Ai due la proposta di quell’uomo tarchiato era suonata come una sorta di regalo dal cielo. Avrebbero avuto un tetto sulla testa per la notte, oltre a uno stipendio che suonava dorato alle loro orecchie, abituate a contrattare sulla frazione di euro.
Dalla carrellata di umanità con cui avevano avuto a che fare avevano compreso che non esiste persona più micragnosa del turista pieno di soldi. Li sentivano vantarsi con i vicini di ombrellone, mentre si allontanavano alla volta del prossimo ribasso della loro mercanzia già misera. Tra coloro che chiedevano lo sconto sullo sconto, ricordavano proprio l’uomo che stava offrendo loro lavoro come il più avaro e irrispettoso.

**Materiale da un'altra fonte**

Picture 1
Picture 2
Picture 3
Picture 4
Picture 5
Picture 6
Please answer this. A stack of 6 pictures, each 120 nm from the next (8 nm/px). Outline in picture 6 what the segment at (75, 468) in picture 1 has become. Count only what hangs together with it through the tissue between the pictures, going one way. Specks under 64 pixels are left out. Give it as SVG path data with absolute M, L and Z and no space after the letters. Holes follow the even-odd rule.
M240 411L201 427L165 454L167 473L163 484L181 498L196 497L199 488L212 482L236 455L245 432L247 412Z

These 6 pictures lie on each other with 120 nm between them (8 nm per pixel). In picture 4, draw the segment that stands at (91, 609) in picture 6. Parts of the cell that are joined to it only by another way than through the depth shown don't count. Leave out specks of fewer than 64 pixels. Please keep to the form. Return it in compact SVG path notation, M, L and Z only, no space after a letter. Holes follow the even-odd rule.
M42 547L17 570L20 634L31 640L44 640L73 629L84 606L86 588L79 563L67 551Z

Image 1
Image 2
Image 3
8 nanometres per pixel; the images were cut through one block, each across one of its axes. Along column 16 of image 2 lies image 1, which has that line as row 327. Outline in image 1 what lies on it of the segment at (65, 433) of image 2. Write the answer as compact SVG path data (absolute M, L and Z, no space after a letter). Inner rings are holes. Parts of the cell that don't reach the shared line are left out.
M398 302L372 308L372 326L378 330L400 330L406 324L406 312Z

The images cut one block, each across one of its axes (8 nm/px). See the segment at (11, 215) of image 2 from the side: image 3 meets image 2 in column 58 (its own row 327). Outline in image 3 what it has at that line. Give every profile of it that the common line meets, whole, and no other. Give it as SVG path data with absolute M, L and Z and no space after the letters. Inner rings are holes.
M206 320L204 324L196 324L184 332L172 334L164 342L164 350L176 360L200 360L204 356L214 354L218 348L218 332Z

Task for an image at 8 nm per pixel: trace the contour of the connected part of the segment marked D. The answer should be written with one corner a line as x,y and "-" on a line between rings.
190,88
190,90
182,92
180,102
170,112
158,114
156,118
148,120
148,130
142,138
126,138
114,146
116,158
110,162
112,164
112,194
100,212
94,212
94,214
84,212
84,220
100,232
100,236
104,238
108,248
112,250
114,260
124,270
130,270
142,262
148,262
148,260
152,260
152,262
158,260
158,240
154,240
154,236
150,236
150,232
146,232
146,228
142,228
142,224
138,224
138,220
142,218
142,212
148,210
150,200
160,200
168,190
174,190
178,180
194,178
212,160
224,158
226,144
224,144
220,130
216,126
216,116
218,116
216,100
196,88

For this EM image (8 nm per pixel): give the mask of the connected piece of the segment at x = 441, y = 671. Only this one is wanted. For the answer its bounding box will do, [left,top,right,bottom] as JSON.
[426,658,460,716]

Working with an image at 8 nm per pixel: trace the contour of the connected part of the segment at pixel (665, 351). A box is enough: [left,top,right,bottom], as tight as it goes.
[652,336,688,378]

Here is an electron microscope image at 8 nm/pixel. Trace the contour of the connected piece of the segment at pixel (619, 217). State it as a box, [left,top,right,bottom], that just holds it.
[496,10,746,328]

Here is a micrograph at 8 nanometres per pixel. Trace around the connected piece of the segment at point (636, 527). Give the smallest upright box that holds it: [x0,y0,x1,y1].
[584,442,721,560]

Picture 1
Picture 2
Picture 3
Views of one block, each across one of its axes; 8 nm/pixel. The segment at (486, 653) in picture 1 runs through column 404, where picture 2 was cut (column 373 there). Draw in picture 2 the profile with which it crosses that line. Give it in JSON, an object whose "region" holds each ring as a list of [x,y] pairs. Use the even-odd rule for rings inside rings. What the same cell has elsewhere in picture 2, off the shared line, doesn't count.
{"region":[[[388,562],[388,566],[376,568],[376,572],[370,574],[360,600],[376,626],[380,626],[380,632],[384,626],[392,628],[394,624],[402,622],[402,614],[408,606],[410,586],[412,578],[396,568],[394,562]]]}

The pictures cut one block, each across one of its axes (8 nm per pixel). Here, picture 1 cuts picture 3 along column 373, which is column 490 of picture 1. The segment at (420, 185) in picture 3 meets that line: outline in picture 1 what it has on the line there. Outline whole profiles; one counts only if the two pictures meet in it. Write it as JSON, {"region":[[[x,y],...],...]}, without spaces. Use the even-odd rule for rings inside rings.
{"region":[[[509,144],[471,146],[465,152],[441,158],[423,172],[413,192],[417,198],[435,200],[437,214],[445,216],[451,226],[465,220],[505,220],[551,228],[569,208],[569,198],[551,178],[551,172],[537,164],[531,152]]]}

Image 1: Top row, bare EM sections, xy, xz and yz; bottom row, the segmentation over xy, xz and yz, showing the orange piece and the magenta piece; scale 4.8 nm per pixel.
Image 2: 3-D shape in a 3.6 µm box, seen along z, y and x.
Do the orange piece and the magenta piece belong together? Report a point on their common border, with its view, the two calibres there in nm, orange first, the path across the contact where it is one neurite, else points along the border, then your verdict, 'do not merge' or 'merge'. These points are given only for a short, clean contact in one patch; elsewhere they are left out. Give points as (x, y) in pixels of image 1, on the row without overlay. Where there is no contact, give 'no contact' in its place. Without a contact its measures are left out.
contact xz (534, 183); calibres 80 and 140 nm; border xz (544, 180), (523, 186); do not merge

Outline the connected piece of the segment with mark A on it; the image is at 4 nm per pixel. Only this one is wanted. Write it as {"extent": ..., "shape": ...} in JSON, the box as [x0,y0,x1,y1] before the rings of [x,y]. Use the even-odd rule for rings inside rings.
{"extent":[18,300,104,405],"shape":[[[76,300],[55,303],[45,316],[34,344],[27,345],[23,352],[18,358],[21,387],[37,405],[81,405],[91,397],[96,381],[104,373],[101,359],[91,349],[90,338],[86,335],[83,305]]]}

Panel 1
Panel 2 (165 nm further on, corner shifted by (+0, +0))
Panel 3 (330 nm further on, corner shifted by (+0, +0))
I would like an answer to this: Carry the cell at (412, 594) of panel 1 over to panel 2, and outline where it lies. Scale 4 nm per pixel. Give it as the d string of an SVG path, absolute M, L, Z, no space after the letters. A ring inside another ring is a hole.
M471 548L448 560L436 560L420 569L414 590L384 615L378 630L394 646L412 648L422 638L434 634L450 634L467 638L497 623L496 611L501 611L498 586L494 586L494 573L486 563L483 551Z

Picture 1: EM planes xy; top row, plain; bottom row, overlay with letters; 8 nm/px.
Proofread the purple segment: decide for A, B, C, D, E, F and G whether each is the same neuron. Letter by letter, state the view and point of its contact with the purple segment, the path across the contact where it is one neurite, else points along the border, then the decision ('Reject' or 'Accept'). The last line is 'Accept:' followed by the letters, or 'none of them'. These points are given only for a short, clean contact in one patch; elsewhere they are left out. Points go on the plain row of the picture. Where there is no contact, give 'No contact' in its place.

Mario li guardava, inconsapevole dei loro pensieri, compatendo (per contrasto) lo stato miserevole della propria maturità, la pancia nascosta da una camicia che, svolazzando, lasciava il dubbio sull’entità esatta del contenuto. Non certo sulla sua presenza comunque imponente.
I due fratelli accettarono subito: fu un contratto siglato con una stretta di mano e uno sguardo fiero, tra uomini mediterranei divisi da un mare che secoli prima accomunava come un lago.
Mario si allontanò soddisfatto di poter gestire con pochi soldi una richiesta della bella moglie.